La bible est à la fois inspirée et différente des autres traditions. Le fondement des textes mythiques est la métaphysique universelle, qui est, si vous voulez la logique (au sens mathématique du terme) qui permet de concevoir la cause universelle. Je dis concevoir et non percevoir, car on ne peut pas "voir" l'Etre suprême dans sa totalité. Mais il se laisse parfaitement concevoir par la logique. C'est pourquoi, les anciens pouvaient sans problème parvenir à cette connaissance. Aussi, c'est de façon tout à fait artificielle, qu'Aristote fait la séparation entre la physique (connaissance du visible) et la métaphysique (connaissance de l'invisible).

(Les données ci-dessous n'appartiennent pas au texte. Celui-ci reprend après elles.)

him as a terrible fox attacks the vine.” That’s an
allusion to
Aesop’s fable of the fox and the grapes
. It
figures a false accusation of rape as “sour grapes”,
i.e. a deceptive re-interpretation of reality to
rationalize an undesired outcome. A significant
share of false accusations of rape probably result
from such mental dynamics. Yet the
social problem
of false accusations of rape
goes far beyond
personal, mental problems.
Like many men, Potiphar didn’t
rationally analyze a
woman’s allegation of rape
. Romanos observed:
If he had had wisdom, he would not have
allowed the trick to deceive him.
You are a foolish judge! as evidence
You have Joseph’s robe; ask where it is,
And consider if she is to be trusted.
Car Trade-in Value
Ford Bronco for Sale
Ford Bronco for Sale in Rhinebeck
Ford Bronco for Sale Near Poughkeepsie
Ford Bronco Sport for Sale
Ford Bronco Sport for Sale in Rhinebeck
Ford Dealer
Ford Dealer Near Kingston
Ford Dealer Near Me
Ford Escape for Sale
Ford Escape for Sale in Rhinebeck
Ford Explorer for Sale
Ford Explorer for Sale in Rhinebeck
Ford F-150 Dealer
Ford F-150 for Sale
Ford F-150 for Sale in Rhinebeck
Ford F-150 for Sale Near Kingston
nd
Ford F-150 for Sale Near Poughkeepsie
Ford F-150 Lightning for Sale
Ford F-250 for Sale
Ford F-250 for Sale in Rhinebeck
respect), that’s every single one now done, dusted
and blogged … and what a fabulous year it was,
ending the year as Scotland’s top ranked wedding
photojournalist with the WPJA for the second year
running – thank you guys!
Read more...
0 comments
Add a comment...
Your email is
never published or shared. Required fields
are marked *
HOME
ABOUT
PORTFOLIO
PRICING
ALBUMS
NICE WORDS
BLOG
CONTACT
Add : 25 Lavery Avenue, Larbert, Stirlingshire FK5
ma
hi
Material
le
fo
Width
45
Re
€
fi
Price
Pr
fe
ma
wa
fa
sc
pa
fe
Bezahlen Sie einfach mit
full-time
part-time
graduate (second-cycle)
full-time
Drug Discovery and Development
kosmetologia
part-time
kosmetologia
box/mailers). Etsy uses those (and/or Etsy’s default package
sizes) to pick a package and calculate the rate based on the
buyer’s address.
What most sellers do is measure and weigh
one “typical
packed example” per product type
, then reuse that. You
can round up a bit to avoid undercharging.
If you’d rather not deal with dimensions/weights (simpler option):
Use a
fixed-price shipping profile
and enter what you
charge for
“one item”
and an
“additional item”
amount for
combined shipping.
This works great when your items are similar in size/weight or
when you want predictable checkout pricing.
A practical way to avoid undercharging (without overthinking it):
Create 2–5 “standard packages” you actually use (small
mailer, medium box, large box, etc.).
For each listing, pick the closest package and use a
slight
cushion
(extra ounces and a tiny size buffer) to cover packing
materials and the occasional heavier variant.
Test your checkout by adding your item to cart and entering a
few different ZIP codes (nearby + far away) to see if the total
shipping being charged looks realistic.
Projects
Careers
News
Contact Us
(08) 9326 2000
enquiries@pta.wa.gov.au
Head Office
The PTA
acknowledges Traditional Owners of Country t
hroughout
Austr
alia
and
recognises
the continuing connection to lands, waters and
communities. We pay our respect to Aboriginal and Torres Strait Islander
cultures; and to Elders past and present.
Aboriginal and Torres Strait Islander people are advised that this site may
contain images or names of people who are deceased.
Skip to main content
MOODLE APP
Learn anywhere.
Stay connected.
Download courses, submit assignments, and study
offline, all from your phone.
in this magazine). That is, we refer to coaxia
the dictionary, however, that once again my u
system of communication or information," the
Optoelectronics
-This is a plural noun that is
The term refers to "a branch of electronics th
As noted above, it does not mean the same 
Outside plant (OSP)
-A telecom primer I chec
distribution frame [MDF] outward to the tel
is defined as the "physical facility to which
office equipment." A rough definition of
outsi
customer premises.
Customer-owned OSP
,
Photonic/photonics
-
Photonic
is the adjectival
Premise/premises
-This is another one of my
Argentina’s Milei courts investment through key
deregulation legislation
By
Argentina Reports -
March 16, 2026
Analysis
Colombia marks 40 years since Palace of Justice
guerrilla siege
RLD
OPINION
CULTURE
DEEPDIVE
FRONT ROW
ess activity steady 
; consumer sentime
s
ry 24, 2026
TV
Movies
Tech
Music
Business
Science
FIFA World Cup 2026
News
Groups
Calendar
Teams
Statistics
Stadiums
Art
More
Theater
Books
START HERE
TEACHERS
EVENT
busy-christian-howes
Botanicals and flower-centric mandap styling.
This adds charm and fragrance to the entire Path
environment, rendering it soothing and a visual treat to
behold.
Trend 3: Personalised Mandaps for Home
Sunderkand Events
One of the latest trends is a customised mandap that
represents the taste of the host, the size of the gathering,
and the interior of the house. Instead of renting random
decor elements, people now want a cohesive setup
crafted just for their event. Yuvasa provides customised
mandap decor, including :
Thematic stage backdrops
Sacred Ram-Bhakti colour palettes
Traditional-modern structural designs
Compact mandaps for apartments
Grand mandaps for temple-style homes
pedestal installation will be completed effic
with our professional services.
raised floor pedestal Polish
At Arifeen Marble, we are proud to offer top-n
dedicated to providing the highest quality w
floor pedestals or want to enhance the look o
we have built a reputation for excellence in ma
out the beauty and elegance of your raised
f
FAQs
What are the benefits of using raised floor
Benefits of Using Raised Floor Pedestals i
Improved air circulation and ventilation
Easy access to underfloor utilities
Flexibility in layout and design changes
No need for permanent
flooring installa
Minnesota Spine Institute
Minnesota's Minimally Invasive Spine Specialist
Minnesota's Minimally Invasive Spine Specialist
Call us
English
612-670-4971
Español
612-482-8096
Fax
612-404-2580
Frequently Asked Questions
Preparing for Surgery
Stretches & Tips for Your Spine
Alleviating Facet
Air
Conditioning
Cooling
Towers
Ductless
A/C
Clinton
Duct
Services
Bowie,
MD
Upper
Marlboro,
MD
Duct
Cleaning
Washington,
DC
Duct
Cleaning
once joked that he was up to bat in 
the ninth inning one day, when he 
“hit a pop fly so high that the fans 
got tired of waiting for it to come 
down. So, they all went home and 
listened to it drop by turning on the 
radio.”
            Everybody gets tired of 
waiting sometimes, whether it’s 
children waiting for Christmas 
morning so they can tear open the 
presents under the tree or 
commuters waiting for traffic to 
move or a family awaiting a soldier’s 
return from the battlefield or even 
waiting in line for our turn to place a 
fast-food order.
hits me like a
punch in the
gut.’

Le livre de la Genèse, dans ses premiers chapitres introduit le Non-Etre dans les notions de Tohu et Bohu, qui est la situation exacte de l'Infini, c'est-à-dire l'ensemble infini de toutes les possibilités, vues dans un état pur, potentiel et non "acté". Comme dans cet ensemble, chaque possibilité s'annule rigoureusement avec la possibilité qui lui est contraire, cet Infini métaphysique est donc un pur Néant (Non-Etre), un pur Zéro. Il est à la fois Infini et Néant !
L'existence provient d'une dyssymétrie de fait entre l'infini qui contient le zéro (on a Infini = Néant), alors qu'on ne peut pas écrire le contraire, car Néant ne peut être égal à l'infini. Il s'agit de la seule égalité non symétrique, qui est une caractéristique ontologique non résorbable du principe suprême. L'état de zéro ou de Néant ne pouvant être égal à l'Infini, il va alors "tendre" vers l'infini, par une sorte de dynamique de l'affirmation de lui-même, une sorte de recherche des possibilités positives à manifester, à existencier. Il est comme "déçu" d'être un Zéro. C'est ce qu'exprime le terme Tohu qui en hébreu provient d'une racine qui signifie "déception". Ce zéro, qui est pur néant, va "se prendre pour quelque chose". Il devient l'Etre Suprême UN.
Le terme Bohu est littéralement l'abîme sans fin de toutes les possibilités potentielles de l'Infini et il est vu comme une sorte de chaos, car ces possibilités n'y sont qu'en puissance et non en acte. Au fur et à mesure que l'Etre va les existencier, elles passeront de la puissance à l'acte, sous réserve que cet Etre invente d'abord une Conscience, une sorte d'Ecran de cinéma, qui permettra de les observer. Cet Ecran est Adam, l'image d'Elohim, c'est-à-dire l'écran qui manifestera les possibilités actées. Enfin, il faut à l'Ecran une sorte de complément logique, une machinerie procédant d'une volonté (une aptitude) à former l'image (pellicule). Cette aptitude sera Eve, la partie sensible et matricielle d'Adam, qui exprime aussi sa volonté et dont l'aptitude est de générer les formes en les "voulant", l'énergie pour le faire étant celle de l'Esprit (le Souffle) qui prend la forme d'IHWH dans le texte (le projecteur = source de la lumière).
Je sais fort bien que cela va déranger ou choquer certaines convictions. C'est pourquoi les auteurs des textes ont volontairement voilé cette métaphysique dans des mythes, dont certains vont même jusqu'à diviniser Adam, Eve, la lumière, le Logos (logique), etc ... Le reste est une question de langage, de conscience et de choix. Certains s'intéresseront à la pellicule, d'autres regarderont l'image, d'autres enfin voueront un culte au projecteur, d'autres enfin se perdront à la recherche de l'obscurité et y verront la réalité (la salle = l'immensité passive). Mais la véritable image est celle de l'Ecran, qui seul nous permet de voir ce qui a été conçu par le réalisateur (Elohim).